With the start of the monitoring of PM₁₀ in 1995, particulates in the air were separated from total suspended particulates. Kim and Kim (2008) and Yoon and Han (2010) explored South Korea’s municipalities and economic regions using multiple air pollutants including PM₁₀ and found both inverted U and U-shaped EKC relationships. Kang (2019) examined the EKC hypothesis for 16 economic regions in South Korea during the period 2003-2014 using gross regional domestic product (GRDP) as the economic indicator and PM₁₀ as the environmental indicator, and showed an N-shaped relationship between air pollution caused by PM₁₀ and economic development with the spatial Durbin model (SDM).

▶ _Information shown_

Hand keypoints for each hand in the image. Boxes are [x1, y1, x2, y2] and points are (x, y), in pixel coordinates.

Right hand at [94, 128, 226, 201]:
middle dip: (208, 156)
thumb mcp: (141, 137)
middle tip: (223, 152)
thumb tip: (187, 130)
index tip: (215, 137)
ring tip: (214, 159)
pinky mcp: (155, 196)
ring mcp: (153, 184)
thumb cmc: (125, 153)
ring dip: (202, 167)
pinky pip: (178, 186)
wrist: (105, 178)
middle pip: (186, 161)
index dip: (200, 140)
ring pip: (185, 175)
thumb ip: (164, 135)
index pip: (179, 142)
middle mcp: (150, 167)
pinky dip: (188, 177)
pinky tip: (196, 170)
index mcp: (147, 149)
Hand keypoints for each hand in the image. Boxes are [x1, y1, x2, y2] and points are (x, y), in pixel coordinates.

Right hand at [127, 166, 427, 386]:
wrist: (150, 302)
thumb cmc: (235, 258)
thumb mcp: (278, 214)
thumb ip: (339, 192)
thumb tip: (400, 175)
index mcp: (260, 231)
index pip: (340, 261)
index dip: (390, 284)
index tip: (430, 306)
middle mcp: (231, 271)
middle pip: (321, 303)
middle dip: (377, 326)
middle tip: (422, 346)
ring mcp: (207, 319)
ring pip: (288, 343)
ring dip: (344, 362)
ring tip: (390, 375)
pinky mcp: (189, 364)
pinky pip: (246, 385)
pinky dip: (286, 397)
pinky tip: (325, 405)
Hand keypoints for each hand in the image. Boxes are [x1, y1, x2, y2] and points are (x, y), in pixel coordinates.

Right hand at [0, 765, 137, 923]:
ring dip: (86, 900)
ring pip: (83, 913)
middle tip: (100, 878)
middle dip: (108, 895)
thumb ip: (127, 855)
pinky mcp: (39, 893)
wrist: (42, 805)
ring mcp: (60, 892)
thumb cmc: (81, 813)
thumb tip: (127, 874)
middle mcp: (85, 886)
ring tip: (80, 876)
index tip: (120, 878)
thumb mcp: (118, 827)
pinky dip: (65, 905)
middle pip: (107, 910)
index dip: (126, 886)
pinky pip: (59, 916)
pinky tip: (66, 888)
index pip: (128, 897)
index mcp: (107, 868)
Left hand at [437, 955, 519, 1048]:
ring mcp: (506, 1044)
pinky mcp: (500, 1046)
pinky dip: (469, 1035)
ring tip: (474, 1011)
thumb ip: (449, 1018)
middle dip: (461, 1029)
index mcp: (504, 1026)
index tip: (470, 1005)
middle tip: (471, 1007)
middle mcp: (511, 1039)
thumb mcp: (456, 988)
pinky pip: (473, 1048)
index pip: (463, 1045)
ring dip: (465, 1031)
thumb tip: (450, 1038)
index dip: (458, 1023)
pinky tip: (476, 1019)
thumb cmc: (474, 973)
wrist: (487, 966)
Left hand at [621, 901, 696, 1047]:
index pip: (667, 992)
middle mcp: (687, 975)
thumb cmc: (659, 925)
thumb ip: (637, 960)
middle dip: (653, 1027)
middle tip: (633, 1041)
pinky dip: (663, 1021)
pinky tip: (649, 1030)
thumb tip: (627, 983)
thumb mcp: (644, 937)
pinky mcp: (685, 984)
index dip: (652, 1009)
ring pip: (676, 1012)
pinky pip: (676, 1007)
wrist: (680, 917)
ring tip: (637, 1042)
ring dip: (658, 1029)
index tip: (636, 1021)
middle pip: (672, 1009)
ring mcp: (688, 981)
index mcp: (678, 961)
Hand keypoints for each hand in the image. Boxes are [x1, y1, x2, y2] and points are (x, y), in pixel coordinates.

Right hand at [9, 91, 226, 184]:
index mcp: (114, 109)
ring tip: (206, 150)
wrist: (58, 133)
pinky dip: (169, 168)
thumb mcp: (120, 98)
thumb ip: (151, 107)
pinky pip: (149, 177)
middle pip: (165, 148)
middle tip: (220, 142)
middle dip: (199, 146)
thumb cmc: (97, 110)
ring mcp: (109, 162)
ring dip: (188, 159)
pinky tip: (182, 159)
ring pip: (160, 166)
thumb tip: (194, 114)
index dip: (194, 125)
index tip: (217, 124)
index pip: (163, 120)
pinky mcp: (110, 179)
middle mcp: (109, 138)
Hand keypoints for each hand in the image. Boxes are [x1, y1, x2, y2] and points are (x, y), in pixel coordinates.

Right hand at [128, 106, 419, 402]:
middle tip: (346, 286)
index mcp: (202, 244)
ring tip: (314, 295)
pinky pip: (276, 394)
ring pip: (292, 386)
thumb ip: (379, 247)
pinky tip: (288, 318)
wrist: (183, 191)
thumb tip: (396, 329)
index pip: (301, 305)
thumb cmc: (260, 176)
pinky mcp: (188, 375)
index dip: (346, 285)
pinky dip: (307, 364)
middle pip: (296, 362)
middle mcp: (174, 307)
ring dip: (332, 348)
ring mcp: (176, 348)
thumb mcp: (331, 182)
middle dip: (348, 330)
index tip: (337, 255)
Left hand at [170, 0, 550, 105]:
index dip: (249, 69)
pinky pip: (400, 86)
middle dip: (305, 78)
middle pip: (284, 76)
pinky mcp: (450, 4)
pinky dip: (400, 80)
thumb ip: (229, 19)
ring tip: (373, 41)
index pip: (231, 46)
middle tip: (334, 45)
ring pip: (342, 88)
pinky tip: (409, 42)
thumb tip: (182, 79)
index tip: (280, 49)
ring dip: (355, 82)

--

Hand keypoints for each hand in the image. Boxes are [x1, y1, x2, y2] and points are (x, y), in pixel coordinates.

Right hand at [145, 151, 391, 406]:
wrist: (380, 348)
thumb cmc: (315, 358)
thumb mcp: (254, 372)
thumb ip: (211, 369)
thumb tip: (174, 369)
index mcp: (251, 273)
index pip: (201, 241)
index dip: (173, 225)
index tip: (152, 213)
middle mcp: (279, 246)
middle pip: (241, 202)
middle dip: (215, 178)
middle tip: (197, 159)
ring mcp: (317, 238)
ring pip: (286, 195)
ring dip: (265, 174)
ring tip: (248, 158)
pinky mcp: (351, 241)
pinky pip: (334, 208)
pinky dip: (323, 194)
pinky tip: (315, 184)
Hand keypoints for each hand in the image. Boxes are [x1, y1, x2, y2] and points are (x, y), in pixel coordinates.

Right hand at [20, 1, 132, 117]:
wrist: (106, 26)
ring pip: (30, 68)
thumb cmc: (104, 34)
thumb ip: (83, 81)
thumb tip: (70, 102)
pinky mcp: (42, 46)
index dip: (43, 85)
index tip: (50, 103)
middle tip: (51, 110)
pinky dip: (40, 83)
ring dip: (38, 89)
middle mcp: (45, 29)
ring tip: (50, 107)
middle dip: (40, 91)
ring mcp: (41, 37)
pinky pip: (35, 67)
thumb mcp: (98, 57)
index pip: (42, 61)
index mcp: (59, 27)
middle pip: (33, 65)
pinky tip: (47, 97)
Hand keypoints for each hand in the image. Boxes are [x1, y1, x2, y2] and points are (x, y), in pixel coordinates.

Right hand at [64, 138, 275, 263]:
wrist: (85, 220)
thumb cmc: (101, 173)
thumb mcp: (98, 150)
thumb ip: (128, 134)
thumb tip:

...

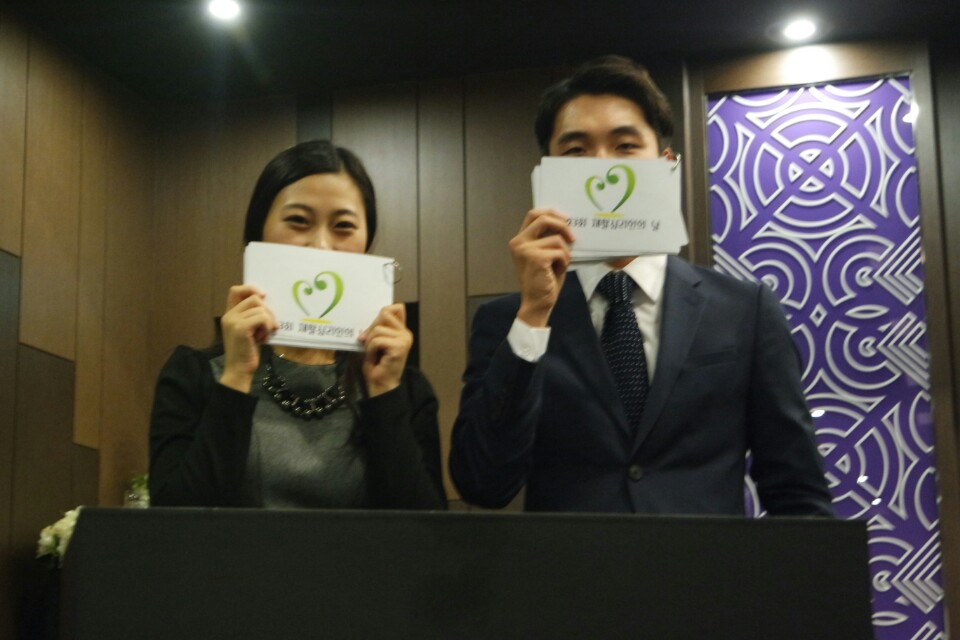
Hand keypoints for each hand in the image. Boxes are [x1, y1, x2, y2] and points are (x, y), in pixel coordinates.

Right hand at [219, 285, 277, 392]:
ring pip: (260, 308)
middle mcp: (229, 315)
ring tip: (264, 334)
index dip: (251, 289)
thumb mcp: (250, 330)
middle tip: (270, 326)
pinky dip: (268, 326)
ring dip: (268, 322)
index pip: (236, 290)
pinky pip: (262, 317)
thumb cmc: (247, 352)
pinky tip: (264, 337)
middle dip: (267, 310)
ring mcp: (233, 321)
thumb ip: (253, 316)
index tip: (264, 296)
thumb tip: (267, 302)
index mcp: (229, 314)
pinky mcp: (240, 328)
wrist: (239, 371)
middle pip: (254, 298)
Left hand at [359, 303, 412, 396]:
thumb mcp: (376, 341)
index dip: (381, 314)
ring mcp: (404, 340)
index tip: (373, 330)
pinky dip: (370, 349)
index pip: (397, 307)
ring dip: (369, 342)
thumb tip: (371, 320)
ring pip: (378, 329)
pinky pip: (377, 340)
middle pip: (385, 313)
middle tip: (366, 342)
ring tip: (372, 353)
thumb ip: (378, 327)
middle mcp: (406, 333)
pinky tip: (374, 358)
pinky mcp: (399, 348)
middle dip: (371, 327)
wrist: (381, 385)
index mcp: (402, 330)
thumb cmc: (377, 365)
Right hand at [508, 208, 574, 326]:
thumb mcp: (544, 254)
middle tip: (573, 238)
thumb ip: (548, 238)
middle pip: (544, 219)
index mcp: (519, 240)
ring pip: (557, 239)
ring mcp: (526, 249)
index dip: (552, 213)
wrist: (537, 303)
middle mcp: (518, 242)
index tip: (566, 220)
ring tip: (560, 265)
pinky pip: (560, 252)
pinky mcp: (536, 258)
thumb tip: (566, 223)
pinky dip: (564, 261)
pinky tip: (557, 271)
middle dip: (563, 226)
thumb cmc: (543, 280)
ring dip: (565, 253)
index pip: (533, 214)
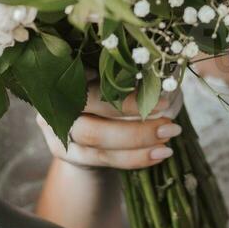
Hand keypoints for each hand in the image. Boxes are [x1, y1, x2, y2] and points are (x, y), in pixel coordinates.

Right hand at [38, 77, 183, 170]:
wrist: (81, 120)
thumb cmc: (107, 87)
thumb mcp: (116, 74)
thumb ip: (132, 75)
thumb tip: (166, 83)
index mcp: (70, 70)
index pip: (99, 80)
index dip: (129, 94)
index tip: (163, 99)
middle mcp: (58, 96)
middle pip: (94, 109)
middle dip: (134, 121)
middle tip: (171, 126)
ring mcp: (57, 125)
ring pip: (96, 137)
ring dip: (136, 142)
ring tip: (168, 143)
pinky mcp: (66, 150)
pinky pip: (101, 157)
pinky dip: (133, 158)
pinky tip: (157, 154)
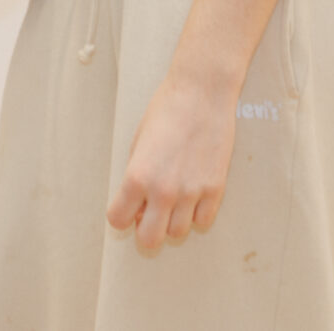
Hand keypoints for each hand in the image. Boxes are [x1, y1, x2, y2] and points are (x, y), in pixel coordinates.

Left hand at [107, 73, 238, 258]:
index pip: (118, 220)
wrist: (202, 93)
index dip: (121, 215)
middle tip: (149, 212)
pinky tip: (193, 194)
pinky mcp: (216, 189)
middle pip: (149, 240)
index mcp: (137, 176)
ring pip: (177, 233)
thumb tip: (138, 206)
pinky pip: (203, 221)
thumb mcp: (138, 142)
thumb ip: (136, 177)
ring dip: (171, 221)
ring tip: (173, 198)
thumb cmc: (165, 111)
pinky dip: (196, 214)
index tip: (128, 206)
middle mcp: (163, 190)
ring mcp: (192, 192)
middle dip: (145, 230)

▶ _Tasks to carry out_
a: From the passage about PM₁₀ and economic development, extract the text starting at "With the start" and ending at "Durbin model (SDM).".
b: List every study that the passage about PM₁₀ and economic development cites, giving authors and year.
Rely only on the passage about PM₁₀ and economic development.

▶ _Replies_
a:
With the start of the monitoring of PM₁₀ in 1995, particulates in the air were separated from total suspended particulates. Kim and Kim (2008) and Yoon and Han (2010) explored South Korea’s municipalities and economic regions using multiple air pollutants including PM₁₀ and found both inverted U and U-shaped EKC relationships. Kang (2019) examined the EKC hypothesis for 16 economic regions in South Korea during the period 2003-2014 using gross regional domestic product (GRDP) as the economic indicator and PM₁₀ as the environmental indicator, and showed an N-shaped relationship between air pollution caused by PM₁₀ and economic development with the spatial Durbin model (SDM).

b:
Kim and Kim (2008)
Yoon and Han (2010)
Kang (2019)